CD Projekt shares have dropped to the lowest level in over three years soon after the Cyberpunk 2077 developer released its new financial report. Analysts also reduced their expectations for the company’s revenue.

After the Warsaw Stock Exchange resumed trading sessions on April 19, CD Projekt saw its stock decline by 10.24%. It closed at PLN 149.9 ($35.09) per share, which is the lowest rate since January 4, 2019.

CD Projekt reported a net profit of PLN 87.5 million ($20.48 million) in the fourth quarter of 2021, which is 9.6% higher than analysts’ expectations. The company’s revenue for the whole 2021 was PLN 888 million ($207 million), mainly driven by the Cyberpunk 2077 sales.

Despite these results, investors raised concerns over a few alarming announcements made during the presentation.
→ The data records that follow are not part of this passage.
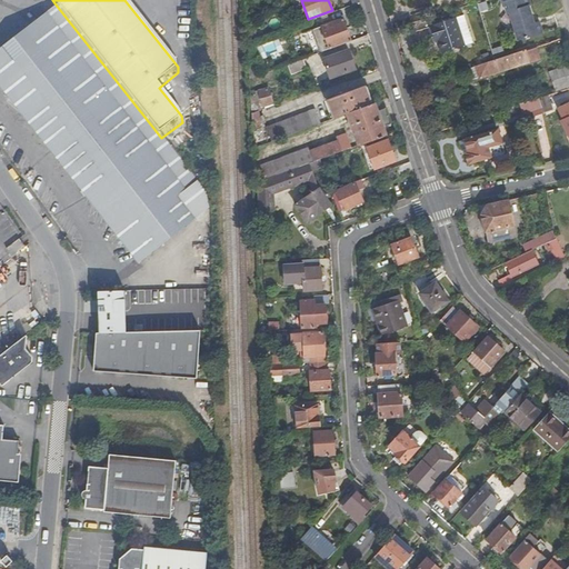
[(511,13),(519,40),(543,32),(540,21),(532,23),(527,7),(531,6),(529,0),(510,0),(503,2),(507,15),(511,13)]
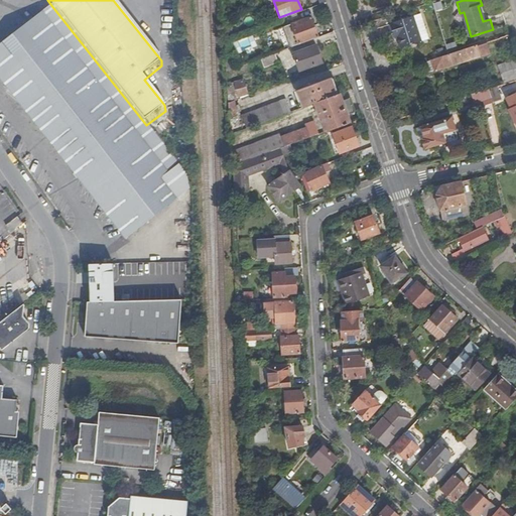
[(188,184),(188,178),(146,125),(50,4),(32,18),(41,30),(0,61),(0,75),(8,81),(3,86),(5,88),(23,101),(18,106),(49,131),(51,130),(83,171),(74,177),(120,238),(188,184)]
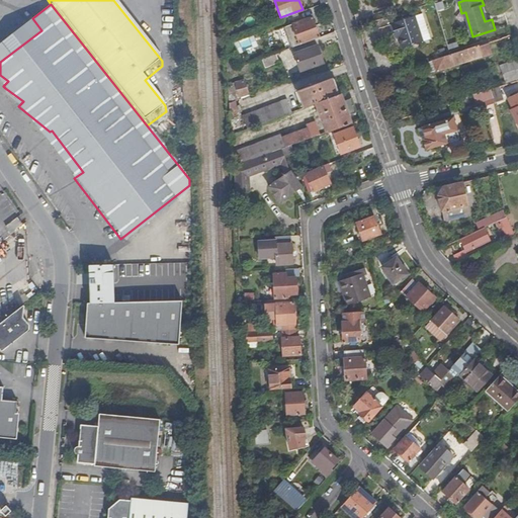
[(430,39),(423,14),(392,23),(394,32),(397,31),(402,48),(430,39)]
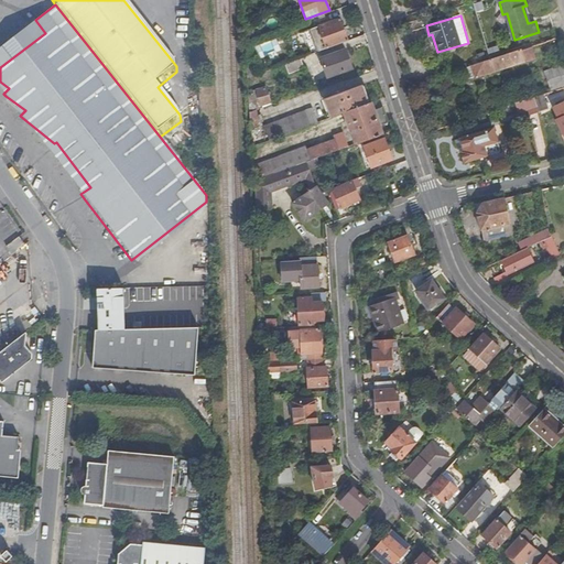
[(0,67),(45,33),(35,20),(0,46),(0,67)]
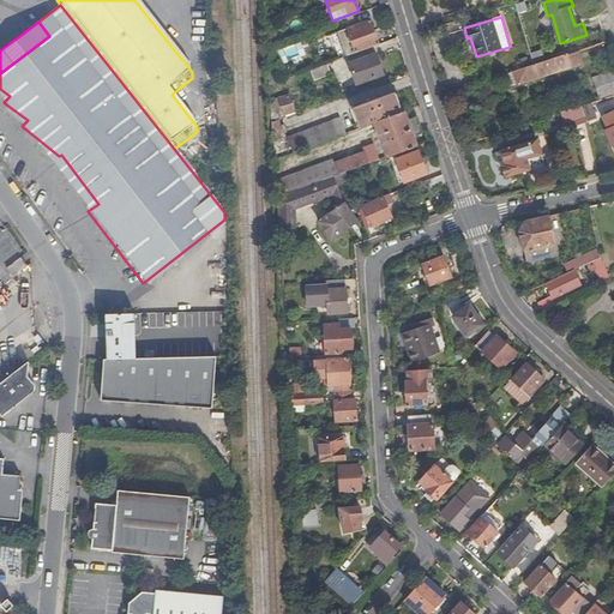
[(337,34),(345,56),(378,44),(369,22),(337,34)]
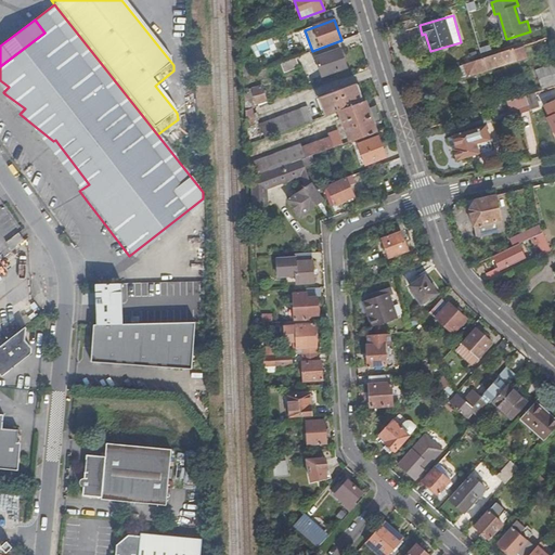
[(254,33),(252,27),(243,34),(244,37),(254,33)]
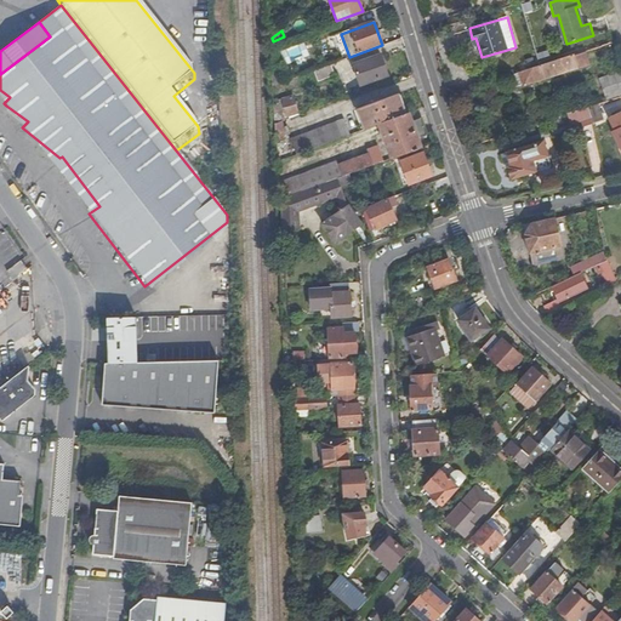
[(569,56),(573,69),(588,64),(584,51),(569,56)]
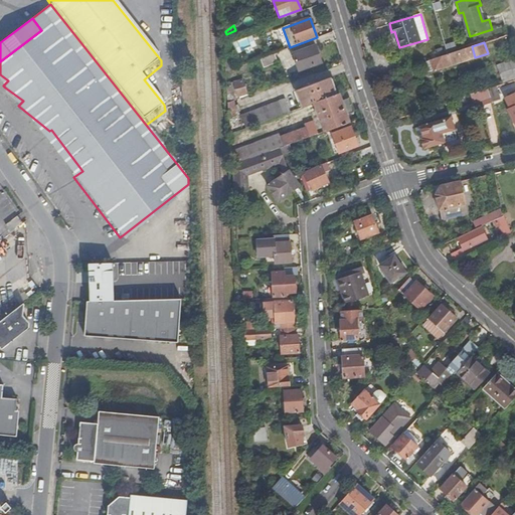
[(315,46),(292,55),(298,71),(320,62),(315,46)]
According to Polish business outlet Bankier.pl, there were three key reasons for the shares drop:

  • CD Projekt plans to release a major expansion for Cyberpunk 2077 only in 2023;
  • The game sales were pretty low — 4.3 million units vs. 5.5 million units expected by analysts;
  • The company’s decision to suspend its operations in Russia and Belarus might also affect its financial results, although these countries accounted for only 5.4% of CDPR’s global revenue from sales.

As a result, analysts reduced their expectations for CD Projekt’s revenue for 2022 to PLN 882 million ($206.4 million). It is down 36.8% compared to previous forecasts. On top of that, Credit Suisse analysts lowered the target price for the company’s stock to PLN 100 ($23.4) per share, compared to the previous recommendation of PLN 214 ($50).